__What you have to do__
Please turn the records below into a JSON list of strings, one string per line, with blank lines and the pictures left out.

__Records supplied__
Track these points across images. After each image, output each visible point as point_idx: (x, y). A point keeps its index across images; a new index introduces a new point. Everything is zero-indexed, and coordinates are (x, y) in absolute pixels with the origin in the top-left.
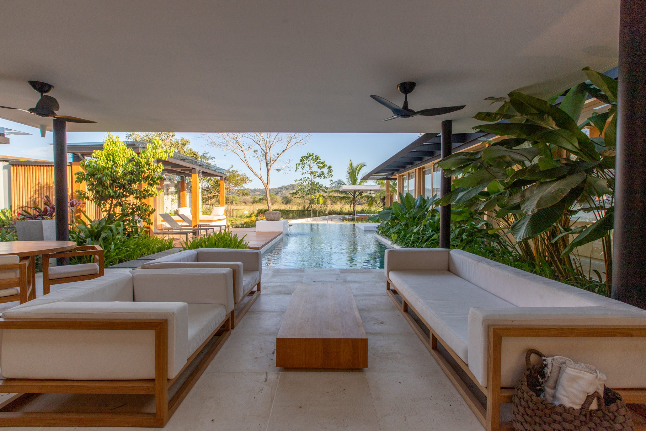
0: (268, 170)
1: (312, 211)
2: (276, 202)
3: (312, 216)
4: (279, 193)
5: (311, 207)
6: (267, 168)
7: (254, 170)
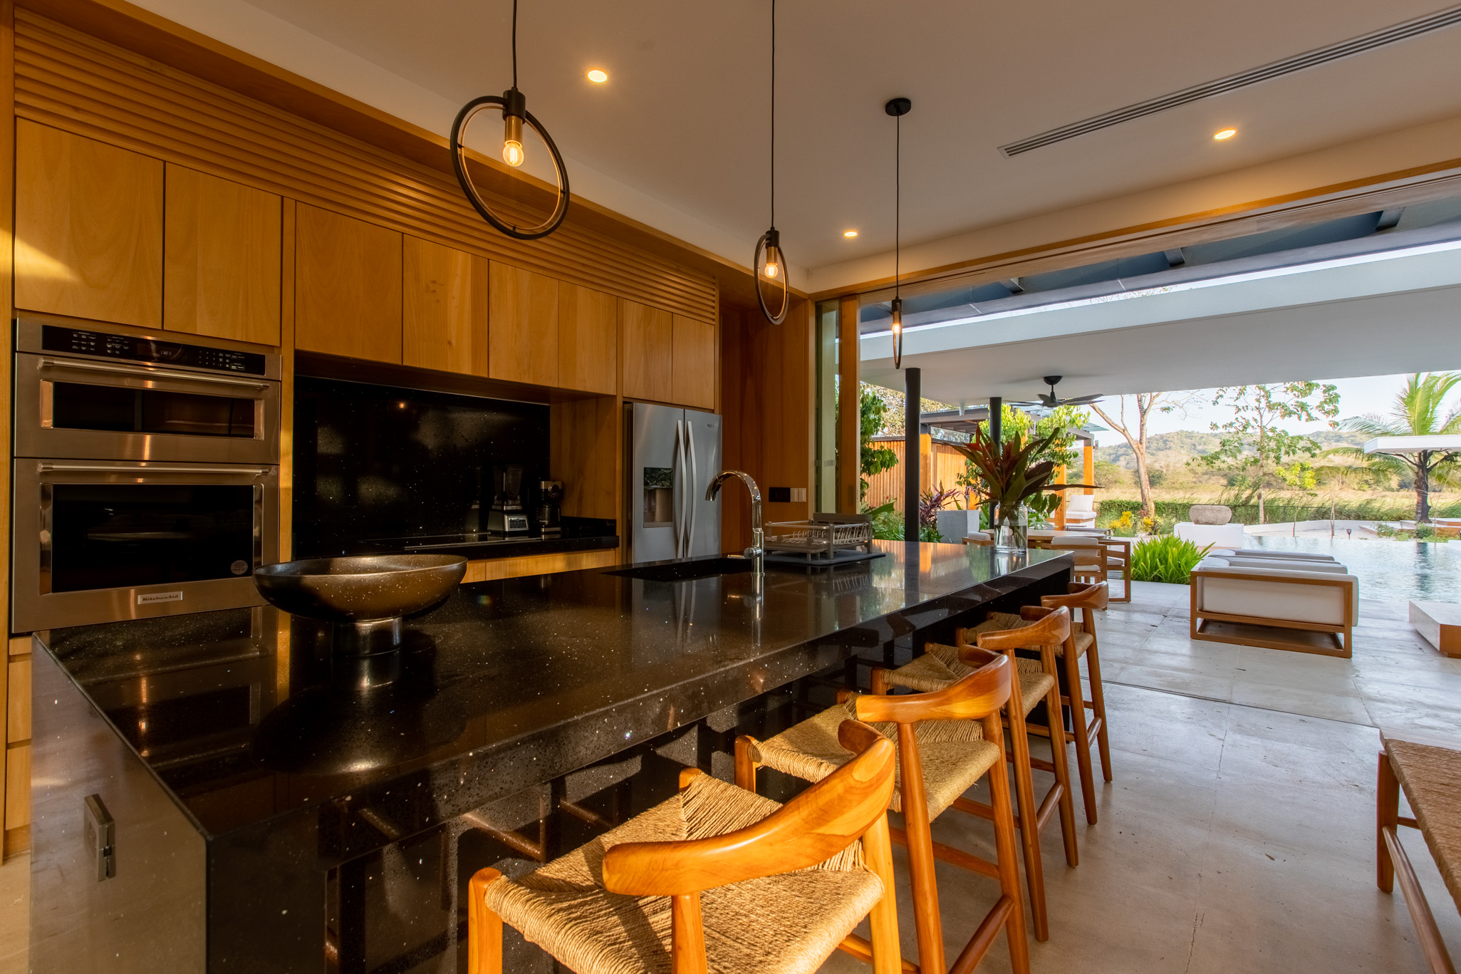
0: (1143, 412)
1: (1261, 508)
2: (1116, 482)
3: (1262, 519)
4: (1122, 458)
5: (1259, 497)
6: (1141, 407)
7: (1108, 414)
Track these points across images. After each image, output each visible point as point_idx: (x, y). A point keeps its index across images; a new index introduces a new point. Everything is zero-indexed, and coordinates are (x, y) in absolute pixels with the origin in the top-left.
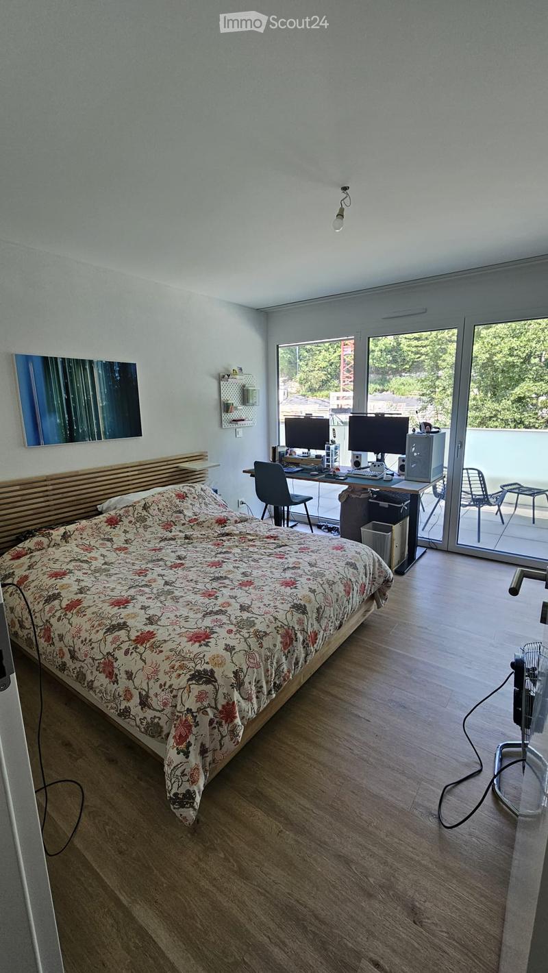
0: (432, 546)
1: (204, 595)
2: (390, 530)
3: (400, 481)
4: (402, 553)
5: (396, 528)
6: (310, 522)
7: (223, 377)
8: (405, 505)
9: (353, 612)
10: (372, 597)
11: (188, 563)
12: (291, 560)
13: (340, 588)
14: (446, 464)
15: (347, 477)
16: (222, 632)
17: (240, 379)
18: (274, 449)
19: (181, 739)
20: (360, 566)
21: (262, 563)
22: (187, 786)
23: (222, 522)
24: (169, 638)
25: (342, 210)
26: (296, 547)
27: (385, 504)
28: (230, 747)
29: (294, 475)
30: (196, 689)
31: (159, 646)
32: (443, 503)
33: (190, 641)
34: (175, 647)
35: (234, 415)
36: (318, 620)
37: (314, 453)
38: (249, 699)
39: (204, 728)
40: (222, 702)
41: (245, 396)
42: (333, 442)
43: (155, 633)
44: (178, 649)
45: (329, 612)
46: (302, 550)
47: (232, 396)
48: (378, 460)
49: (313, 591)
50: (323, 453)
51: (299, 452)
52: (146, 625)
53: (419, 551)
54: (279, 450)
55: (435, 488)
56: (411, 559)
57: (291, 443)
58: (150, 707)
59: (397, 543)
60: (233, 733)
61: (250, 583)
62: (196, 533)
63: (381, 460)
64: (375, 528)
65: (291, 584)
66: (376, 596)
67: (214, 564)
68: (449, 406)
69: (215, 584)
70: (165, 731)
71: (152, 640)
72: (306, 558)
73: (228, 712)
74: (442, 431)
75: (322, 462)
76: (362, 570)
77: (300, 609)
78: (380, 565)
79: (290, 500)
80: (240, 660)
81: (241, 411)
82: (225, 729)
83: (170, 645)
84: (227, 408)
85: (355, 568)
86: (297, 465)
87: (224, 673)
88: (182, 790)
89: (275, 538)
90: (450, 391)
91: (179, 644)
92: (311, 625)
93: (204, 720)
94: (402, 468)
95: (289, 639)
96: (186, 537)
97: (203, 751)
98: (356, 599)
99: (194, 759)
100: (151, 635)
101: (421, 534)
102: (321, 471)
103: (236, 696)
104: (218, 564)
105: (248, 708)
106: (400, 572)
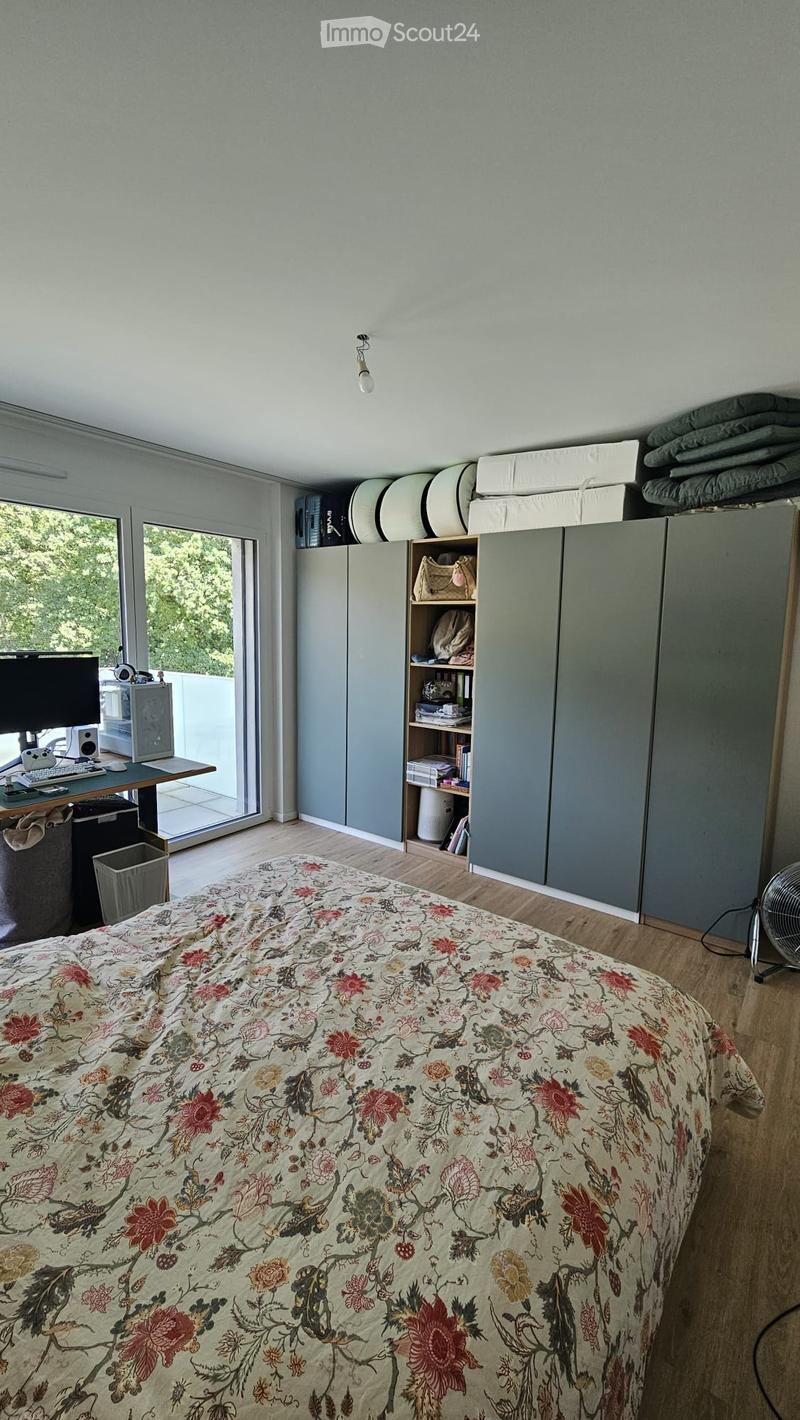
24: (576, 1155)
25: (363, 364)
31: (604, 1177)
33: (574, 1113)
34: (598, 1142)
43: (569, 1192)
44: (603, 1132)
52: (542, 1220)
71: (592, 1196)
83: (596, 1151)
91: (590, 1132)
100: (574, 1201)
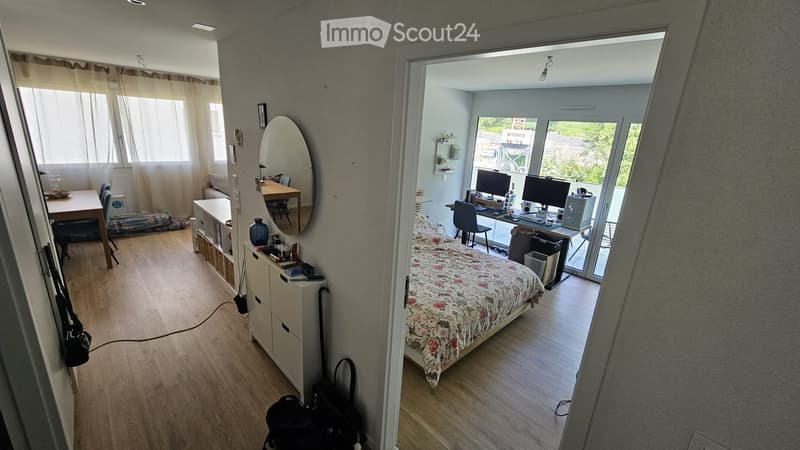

__Solution to the problem__
[
  "Track these points across images. After each image, output each visible point as point_idx: (x, y). A point keeps its index across images; a new index introduces a new point. Everything is zero-indexed, and coordinates are (x, y) in absolute pixels with the origin in the top-left.",
  "0: (268, 170)",
  "1: (312, 211)",
  "2: (276, 202)",
  "3: (312, 216)",
  "4: (279, 193)",
  "5: (311, 207)",
  "6: (267, 168)",
  "7: (254, 170)",
  "0: (1143, 412)",
  "1: (1261, 508)",
  "2: (1116, 482)",
  "3: (1262, 519)",
  "4: (1122, 458)",
  "5: (1259, 497)",
  "6: (1141, 407)",
  "7: (1108, 414)",
  "Track these points across images. After each image, output each visible point as point_idx: (x, y). A point keeps its index across images; a new index introduces a new point. Everything is zero-indexed, and coordinates are (x, y) in absolute pixels with the origin in the top-left.",
  "0: (432, 546)",
  "1: (204, 595)",
  "2: (390, 530)",
  "3: (400, 481)",
  "4: (402, 553)",
  "5: (396, 528)",
  "6: (310, 522)",
  "7: (223, 377)",
  "8: (405, 505)",
  "9: (353, 612)",
  "10: (372, 597)",
  "11: (188, 563)",
  "12: (291, 560)",
  "13: (340, 588)",
  "14: (446, 464)",
  "15: (347, 477)",
  "16: (222, 632)",
  "17: (240, 379)",
  "18: (274, 449)",
  "19: (181, 739)",
  "20: (360, 566)",
  "21: (262, 563)",
  "22: (187, 786)",
  "23: (222, 522)",
  "24: (169, 638)",
  "25: (342, 210)",
  "26: (296, 547)",
  "27: (385, 504)",
  "28: (230, 747)",
  "29: (294, 475)",
  "30: (196, 689)",
  "31: (159, 646)",
  "32: (443, 503)",
  "33: (190, 641)",
  "34: (175, 647)",
  "35: (234, 415)",
  "36: (318, 620)",
  "37: (314, 453)",
  "38: (249, 699)",
  "39: (204, 728)",
  "40: (222, 702)",
  "41: (245, 396)",
  "42: (333, 442)",
  "43: (155, 633)",
  "44: (178, 649)",
  "45: (329, 612)",
  "46: (302, 550)",
  "47: (232, 396)",
  "48: (378, 460)",
  "49: (313, 591)",
  "50: (323, 453)",
  "51: (299, 452)",
  "52: (146, 625)",
  "53: (419, 551)",
  "54: (279, 450)",
  "55: (435, 488)",
  "56: (411, 559)",
  "57: (291, 443)",
  "58: (150, 707)",
  "59: (397, 543)",
  "60: (233, 733)",
  "61: (250, 583)",
  "62: (196, 533)",
  "63: (381, 460)",
  "64: (375, 528)",
  "65: (291, 584)",
  "66: (376, 596)",
  "67: (214, 564)",
  "68: (449, 406)",
  "69: (215, 584)",
  "70: (165, 731)",
  "71: (152, 640)",
  "72: (306, 558)",
  "73: (228, 712)",
  "74: (442, 431)",
  "75: (322, 462)",
  "76: (362, 570)",
  "77: (300, 609)",
  "78: (380, 565)",
  "79: (290, 500)",
  "80: (240, 660)",
  "81: (241, 411)",
  "82: (225, 729)",
  "83: (170, 645)",
  "84: (227, 408)",
  "85: (355, 568)",
  "86: (297, 465)",
  "87: (224, 673)",
  "88: (182, 790)",
  "89: (275, 538)",
  "90: (450, 391)",
  "91: (179, 644)",
  "92: (311, 625)",
  "93: (204, 720)",
  "94: (402, 468)",
  "95: (289, 639)",
  "96: (186, 537)",
  "97: (203, 751)",
  "98: (356, 599)",
  "99: (194, 759)",
  "100: (151, 635)",
  "101: (421, 534)",
  "102: (321, 471)",
  "103: (236, 696)",
  "104: (218, 564)",
  "105: (248, 708)",
  "106: (400, 572)",
  "24: (576, 1155)",
  "25: (363, 364)",
  "31: (604, 1177)",
  "33: (574, 1113)",
  "34: (598, 1142)",
  "43: (569, 1192)",
  "44: (603, 1132)",
  "52: (542, 1220)",
  "71: (592, 1196)",
  "83: (596, 1151)",
  "91: (590, 1132)",
  "100: (574, 1201)"
]